Thanks to everyone for your patience with our recent conversation about disinformation. It’s extremely helpful to explore the boundaries of our understanding in this forum. We obviously have a lot more to learn about this topic, as does the global community. The point of these conversations is not to agree on everything, but to understand the different perspectives involved and recognize where there may be gaps in our understanding. The language and methods of policy and diplomacy in this subject area, in my opinion, tend to undervalue these differences and gaps and overvalue the rhetoric. So the more voices we hear the better.
Speaking of more voices, our survey numbers aren’t impressive so far. The survey has been widely distributed at this point but “qualified” participation is low---surveys completed by actual researchers. (This makes me wonder how a few previous surveys of researchers got thousands of replies. How many of these survey replies were actually spam, and/or were completed by people who chiefly worked as editors, librarians, etc.?) Of the 150 or so qualified replies so far, there are a few clear patterns, the most prominent of which is that CC-BY isn’t needed because researchers almost never need to copy and paste large chunks of text from other work (beyond what is permitted by Fair Use or Fair Dealing). Since CC-BY is a major sticking point in the selling and uptake of open policies, it may be worth revisiting the idea floated here in 2016 of a CC-EDU license---a license for research work that allows for unlimited reuse (with attribution) inside research and also for classroom teaching and education, but that prohibits commercial reuse (without permission and compensation). The CC-EDU license would be like the very popular CC-BY-NC-ND license, but more permissive with regard to research use and reuse, which aligns with the desire of all researchers to help their work be noticed and used.
Going forward, the “hidden” goal of this survey was to recruit a group of researchers who can help validate and translate OSI’s open solutions framework into actionable policy.
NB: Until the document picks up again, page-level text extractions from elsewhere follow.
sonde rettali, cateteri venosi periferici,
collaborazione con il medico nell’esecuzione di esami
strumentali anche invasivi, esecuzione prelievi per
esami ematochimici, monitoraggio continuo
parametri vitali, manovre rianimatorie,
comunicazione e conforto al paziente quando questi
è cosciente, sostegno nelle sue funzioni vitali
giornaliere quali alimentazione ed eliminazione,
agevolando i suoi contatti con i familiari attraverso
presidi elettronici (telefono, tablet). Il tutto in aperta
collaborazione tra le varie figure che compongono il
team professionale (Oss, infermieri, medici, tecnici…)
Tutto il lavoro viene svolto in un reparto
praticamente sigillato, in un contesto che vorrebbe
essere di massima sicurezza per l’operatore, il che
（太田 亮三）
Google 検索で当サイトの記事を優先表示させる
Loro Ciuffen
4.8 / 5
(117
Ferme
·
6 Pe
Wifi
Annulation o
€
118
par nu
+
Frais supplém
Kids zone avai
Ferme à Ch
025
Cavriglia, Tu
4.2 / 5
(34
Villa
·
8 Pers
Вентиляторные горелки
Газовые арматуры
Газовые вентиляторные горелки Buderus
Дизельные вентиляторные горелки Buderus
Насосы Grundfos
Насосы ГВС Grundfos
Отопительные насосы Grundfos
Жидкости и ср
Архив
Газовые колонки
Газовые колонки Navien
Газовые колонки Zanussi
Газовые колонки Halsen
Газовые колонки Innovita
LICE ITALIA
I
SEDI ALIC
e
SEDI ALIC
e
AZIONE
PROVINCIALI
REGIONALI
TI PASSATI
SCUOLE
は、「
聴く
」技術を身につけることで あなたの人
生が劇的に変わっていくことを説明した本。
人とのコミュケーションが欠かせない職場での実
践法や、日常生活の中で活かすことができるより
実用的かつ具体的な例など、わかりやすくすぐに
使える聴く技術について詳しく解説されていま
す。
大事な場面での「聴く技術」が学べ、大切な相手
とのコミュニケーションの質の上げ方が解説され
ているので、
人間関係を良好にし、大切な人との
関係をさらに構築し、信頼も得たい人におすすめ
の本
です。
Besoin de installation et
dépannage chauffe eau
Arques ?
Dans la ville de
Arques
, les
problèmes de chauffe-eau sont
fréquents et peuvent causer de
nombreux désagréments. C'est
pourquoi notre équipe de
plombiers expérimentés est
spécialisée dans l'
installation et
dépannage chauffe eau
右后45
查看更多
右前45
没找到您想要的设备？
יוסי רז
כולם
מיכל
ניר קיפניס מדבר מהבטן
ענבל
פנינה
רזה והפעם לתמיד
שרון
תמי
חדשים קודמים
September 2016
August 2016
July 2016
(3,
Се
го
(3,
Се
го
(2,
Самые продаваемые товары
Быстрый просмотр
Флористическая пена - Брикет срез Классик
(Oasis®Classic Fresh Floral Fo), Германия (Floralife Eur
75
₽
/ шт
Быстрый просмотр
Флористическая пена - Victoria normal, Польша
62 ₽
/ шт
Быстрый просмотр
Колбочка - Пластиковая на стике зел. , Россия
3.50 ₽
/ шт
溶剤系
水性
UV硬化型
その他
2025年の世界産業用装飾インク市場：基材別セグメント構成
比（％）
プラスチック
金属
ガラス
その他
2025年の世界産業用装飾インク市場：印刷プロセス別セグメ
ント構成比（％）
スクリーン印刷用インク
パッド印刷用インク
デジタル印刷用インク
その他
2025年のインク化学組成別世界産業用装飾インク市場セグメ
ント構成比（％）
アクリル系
The group of 150 survey takers is a good start (most have also volunteered to be part of this policy group) but I’ll be reaching out to a few hundred more researchers over the coming months to try to create a group of about 500, so we have adequate diversity and representation by field and region. This outreach will delay the start of our policy work by a few months but the delay will be worth it---we’ll end up with a larger, broader, stronger policy group as a result.